ERNIE Ready for Applications


ERNIE Bot, currently in public beta testing, has been upgraded to version 2.0 since May 23. The most recent update, ERNIE Bot v2.1.0, released on June 21, added the new ChatFile plugin and improved capabilities in mathematical computations and creative writing. These enhancements are all powered by ERNIE 3.5.


Dr. Wang said that test users can access the service at any time to experience the performance of ERNIE 3.5.


“Any applications involving language, text, or code can potentially utilize ERNIE Bot,” said Dr. Wang. He elaborated that many applications are already using ERNIE Bot, spanning fields such as smart offices, coding, marketing, media, education, and finance.

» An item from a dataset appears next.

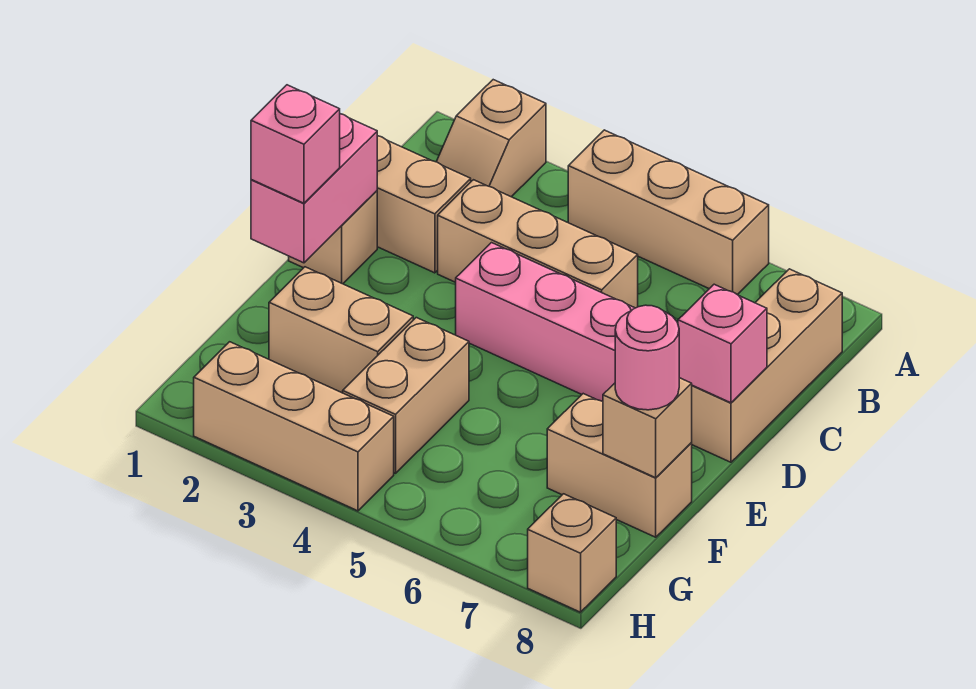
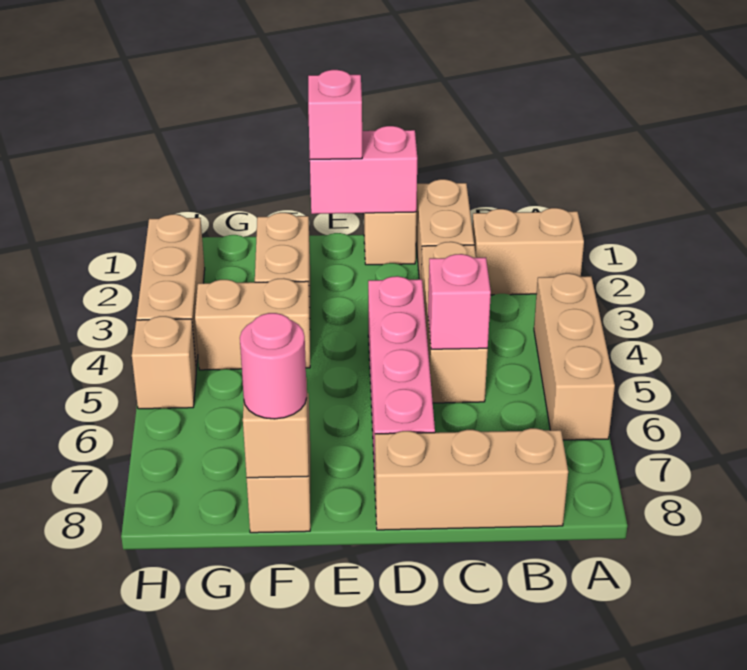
tan slope A2:B2 level 1 top A -> tan brick A2:B2 level 1
pink brick D8 level 2 -> pink brick C5 level 2
tan brick H8 level 1 -> tan brick H5 level 1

For example, Baidu's smart work platform, Infoflow, has unveiled several new features such as “smart summary”, “smart insights”, and “super assistant”, all derived from ERNIE Bot.


In coding, Baidu’s smart coding assistant, Comate, leverages ERNIE Bot’s capabilities to generate corresponding code snippets based on natural language prompts. Additionally, it can auto-generate code within the code editor based on comments, thereby improving development efficiency.